» Requirement: Print every entry again, precisely as written.

» Entries shown:
◆ ◆ ◆ ◆

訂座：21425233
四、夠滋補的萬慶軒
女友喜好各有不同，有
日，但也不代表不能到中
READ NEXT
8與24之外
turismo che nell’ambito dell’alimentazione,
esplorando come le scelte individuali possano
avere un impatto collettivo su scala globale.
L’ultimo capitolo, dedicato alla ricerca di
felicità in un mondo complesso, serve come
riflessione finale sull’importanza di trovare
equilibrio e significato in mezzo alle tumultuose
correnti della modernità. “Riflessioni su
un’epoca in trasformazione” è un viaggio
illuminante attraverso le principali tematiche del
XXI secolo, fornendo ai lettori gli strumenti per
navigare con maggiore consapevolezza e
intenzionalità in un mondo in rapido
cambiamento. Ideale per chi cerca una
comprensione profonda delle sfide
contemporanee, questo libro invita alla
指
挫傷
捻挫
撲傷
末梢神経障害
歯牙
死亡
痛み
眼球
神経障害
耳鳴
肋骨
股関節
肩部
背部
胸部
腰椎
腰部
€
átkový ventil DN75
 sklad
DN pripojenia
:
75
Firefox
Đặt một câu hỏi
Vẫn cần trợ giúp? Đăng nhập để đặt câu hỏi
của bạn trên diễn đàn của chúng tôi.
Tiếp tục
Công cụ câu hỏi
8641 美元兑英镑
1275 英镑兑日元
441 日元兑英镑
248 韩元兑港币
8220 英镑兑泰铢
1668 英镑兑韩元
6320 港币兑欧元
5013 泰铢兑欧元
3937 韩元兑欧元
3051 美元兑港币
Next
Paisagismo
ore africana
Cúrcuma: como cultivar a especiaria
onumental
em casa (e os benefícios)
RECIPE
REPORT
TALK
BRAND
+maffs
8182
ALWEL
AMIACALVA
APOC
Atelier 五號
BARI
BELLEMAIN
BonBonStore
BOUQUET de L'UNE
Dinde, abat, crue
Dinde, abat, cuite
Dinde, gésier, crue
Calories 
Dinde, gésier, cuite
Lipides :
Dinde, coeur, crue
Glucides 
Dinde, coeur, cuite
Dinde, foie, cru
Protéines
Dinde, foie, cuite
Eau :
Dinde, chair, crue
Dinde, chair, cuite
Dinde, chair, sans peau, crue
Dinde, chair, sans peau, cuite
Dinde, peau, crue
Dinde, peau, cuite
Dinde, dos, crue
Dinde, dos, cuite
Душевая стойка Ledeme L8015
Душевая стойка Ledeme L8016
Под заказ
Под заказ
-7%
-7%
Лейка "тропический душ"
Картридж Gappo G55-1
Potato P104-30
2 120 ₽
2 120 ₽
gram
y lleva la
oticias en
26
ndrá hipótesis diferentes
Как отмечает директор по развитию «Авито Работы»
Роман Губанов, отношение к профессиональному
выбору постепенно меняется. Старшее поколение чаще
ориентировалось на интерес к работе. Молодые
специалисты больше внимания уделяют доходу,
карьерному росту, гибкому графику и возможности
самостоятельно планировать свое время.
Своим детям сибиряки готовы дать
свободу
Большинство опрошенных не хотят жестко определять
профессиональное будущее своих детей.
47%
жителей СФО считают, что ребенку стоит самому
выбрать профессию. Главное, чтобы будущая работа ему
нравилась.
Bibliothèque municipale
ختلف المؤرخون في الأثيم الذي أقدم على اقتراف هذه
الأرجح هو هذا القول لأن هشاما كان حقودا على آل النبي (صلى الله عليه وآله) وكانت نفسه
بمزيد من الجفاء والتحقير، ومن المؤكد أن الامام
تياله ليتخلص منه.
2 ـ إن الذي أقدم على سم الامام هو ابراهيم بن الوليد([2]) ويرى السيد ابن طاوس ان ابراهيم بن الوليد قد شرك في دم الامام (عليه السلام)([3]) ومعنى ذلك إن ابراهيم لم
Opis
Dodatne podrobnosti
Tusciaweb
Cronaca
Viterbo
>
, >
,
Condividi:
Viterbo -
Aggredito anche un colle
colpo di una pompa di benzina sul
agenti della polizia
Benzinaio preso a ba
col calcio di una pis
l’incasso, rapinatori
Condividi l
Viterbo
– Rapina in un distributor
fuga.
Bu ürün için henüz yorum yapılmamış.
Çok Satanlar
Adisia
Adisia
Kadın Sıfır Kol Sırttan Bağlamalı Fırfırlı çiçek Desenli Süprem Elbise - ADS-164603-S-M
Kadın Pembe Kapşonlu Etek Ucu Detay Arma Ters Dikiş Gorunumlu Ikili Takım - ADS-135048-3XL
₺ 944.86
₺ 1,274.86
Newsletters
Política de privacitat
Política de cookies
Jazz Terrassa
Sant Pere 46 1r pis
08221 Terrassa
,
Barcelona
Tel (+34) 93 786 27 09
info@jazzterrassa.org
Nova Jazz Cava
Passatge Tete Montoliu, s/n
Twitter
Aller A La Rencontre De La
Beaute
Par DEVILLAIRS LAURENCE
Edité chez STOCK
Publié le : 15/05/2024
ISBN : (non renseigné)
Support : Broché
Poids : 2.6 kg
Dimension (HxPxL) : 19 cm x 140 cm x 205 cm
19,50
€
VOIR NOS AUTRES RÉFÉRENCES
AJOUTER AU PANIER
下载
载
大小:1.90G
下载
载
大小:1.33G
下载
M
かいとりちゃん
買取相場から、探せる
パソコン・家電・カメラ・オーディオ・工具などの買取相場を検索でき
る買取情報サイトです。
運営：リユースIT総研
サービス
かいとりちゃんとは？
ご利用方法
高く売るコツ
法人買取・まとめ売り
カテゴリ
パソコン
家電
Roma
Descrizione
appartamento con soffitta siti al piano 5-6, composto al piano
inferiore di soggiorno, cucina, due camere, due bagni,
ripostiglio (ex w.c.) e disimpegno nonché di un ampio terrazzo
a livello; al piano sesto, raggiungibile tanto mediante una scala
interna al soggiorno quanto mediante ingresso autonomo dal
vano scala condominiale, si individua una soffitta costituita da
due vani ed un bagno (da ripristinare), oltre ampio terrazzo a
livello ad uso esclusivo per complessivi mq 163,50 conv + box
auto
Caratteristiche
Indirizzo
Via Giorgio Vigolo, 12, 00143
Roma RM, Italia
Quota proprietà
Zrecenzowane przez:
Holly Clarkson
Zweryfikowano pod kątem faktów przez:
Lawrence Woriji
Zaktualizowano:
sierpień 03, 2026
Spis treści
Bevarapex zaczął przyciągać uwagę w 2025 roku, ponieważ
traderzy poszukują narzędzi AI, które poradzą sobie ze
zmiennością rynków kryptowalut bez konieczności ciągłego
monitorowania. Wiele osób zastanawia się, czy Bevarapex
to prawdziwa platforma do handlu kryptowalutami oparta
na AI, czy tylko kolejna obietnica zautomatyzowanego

◆ ◆ ◆ ◆

» Solution to the exercise:
訂座：21425233
四、夠滋補的萬慶軒
女友喜好各有不同，有
日，但也不代表不能到中
READ NEXT
8與24之外
turismo che nell’ambito dell’alimentazione,
esplorando come le scelte individuali possano
avere un impatto collettivo su scala globale.
L’ultimo capitolo, dedicato alla ricerca di
felicità in un mondo complesso, serve come
riflessione finale sull’importanza di trovare
equilibrio e significato in mezzo alle tumultuose
correnti della modernità. “Riflessioni su
un’epoca in trasformazione” è un viaggio
illuminante attraverso le principali tematiche del
XXI secolo, fornendo ai lettori gli strumenti per
navigare con maggiore consapevolezza e
intenzionalità in un mondo in rapido
cambiamento. Ideale per chi cerca una
comprensione profonda delle sfide
contemporanee, questo libro invita alla
指
挫傷
捻挫
撲傷
末梢神経障害
歯牙
死亡
痛み
眼球
神経障害
耳鳴
肋骨
股関節
肩部
背部
胸部
腰椎
腰部
€
átkový ventil DN75
 sklad
DN pripojenia
:
75
Firefox
Đặt một câu hỏi
Vẫn cần trợ giúp? Đăng nhập để đặt câu hỏi
của bạn trên diễn đàn của chúng tôi.
Tiếp tục
Công cụ câu hỏi
8641 美元兑英镑
1275 英镑兑日元
441 日元兑英镑
248 韩元兑港币
8220 英镑兑泰铢
1668 英镑兑韩元
6320 港币兑欧元
5013 泰铢兑欧元
3937 韩元兑欧元
3051 美元兑港币
Next
Paisagismo
ore africana
Cúrcuma: como cultivar a especiaria
onumental
em casa (e os benefícios)
RECIPE
REPORT
TALK
BRAND
+maffs
8182
ALWEL
AMIACALVA
APOC
Atelier 五號
BARI
BELLEMAIN
BonBonStore
BOUQUET de L'UNE
Dinde, abat, crue
Dinde, abat, cuite
Dinde, gésier, crue
Calories 
Dinde, gésier, cuite
Lipides :
Dinde, coeur, crue
Glucides 
Dinde, coeur, cuite
Dinde, foie, cru
Protéines
Dinde, foie, cuite
Eau :
Dinde, chair, crue
Dinde, chair, cuite
Dinde, chair, sans peau, crue
Dinde, chair, sans peau, cuite
Dinde, peau, crue
Dinde, peau, cuite
Dinde, dos, crue
Dinde, dos, cuite
Душевая стойка Ledeme L8015
Душевая стойка Ledeme L8016
Под заказ
Под заказ
-7%
-7%
Лейка "тропический душ"
Картридж Gappo G55-1
Potato P104-30
2 120 ₽
2 120 ₽
gram
y lleva la
oticias en
26
ndrá hipótesis diferentes
Как отмечает директор по развитию «Авито Работы»
Роман Губанов, отношение к профессиональному
выбору постепенно меняется. Старшее поколение чаще
ориентировалось на интерес к работе. Молодые
специалисты больше внимания уделяют доходу,
карьерному росту, гибкому графику и возможности
самостоятельно планировать свое время.
Своим детям сибиряки готовы дать
свободу
Большинство опрошенных не хотят жестко определять
профессиональное будущее своих детей.
47%
жителей СФО считают, что ребенку стоит самому
выбрать профессию. Главное, чтобы будущая работа ему
нравилась.
Bibliothèque municipale
ختلف المؤرخون في الأثيم الذي أقدم على اقتراف هذه
الأرجح هو هذا القول لأن هشاما كان حقودا على آل النبي (صلى الله عليه وآله) وكانت نفسه
بمزيد من الجفاء والتحقير، ومن المؤكد أن الامام
تياله ليتخلص منه.
2 ـ إن الذي أقدم على سم الامام هو ابراهيم بن الوليد([2]) ويرى السيد ابن طاوس ان ابراهيم بن الوليد قد شرك في دم الامام (عليه السلام)([3]) ومعنى ذلك إن ابراهيم لم
Opis
Dodatne podrobnosti
Tusciaweb
Cronaca
Viterbo
>
, >
,
Condividi:
Viterbo -
Aggredito anche un colle
colpo di una pompa di benzina sul
agenti della polizia
Benzinaio preso a ba
col calcio di una pis
l’incasso, rapinatori
Condividi l
Viterbo
– Rapina in un distributor
fuga.
Bu ürün için henüz yorum yapılmamış.
Çok Satanlar
Adisia
Adisia
Kadın Sıfır Kol Sırttan Bağlamalı Fırfırlı çiçek Desenli Süprem Elbise - ADS-164603-S-M
Kadın Pembe Kapşonlu Etek Ucu Detay Arma Ters Dikiş Gorunumlu Ikili Takım - ADS-135048-3XL
₺ 944.86
₺ 1,274.86
Newsletters
Política de privacitat
Política de cookies
Jazz Terrassa
Sant Pere 46 1r pis
08221 Terrassa
,
Barcelona
Tel (+34) 93 786 27 09
info@jazzterrassa.org
Nova Jazz Cava
Passatge Tete Montoliu, s/n
Twitter
Aller A La Rencontre De La
Beaute
Par DEVILLAIRS LAURENCE
Edité chez STOCK
Publié le : 15/05/2024
ISBN : (non renseigné)
Support : Broché
Poids : 2.6 kg
Dimension (HxPxL) : 19 cm x 140 cm x 205 cm
19,50
€
VOIR NOS AUTRES RÉFÉRENCES
AJOUTER AU PANIER
下载
载
大小:1.90G
下载
载
大小:1.33G
下载
M
かいとりちゃん
買取相場から、探せる
パソコン・家電・カメラ・オーディオ・工具などの買取相場を検索でき
る買取情報サイトです。
運営：リユースIT総研
サービス
かいとりちゃんとは？
ご利用方法
高く売るコツ
法人買取・まとめ売り
カテゴリ
パソコン
家電
Roma
Descrizione
appartamento con soffitta siti al piano 5-6, composto al piano
inferiore di soggiorno, cucina, due camere, due bagni,
ripostiglio (ex w.c.) e disimpegno nonché di un ampio terrazzo
a livello; al piano sesto, raggiungibile tanto mediante una scala
interna al soggiorno quanto mediante ingresso autonomo dal
vano scala condominiale, si individua una soffitta costituita da
due vani ed un bagno (da ripristinare), oltre ampio terrazzo a
livello ad uso esclusivo per complessivi mq 163,50 conv + box
auto
Caratteristiche
Indirizzo
Via Giorgio Vigolo, 12, 00143
Roma RM, Italia
Quota proprietà
Zrecenzowane przez:
Holly Clarkson
Zweryfikowano pod kątem faktów przez:
Lawrence Woriji
Zaktualizowano:
sierpień 03, 2026
Spis treści
Bevarapex zaczął przyciągać uwagę w 2025 roku, ponieważ
traderzy poszukują narzędzi AI, które poradzą sobie ze
zmiennością rynków kryptowalut bez konieczności ciągłego
monitorowania. Wiele osób zastanawia się, czy Bevarapex
to prawdziwa platforma do handlu kryptowalutami oparta
na AI, czy tylko kolejna obietnica zautomatyzowanego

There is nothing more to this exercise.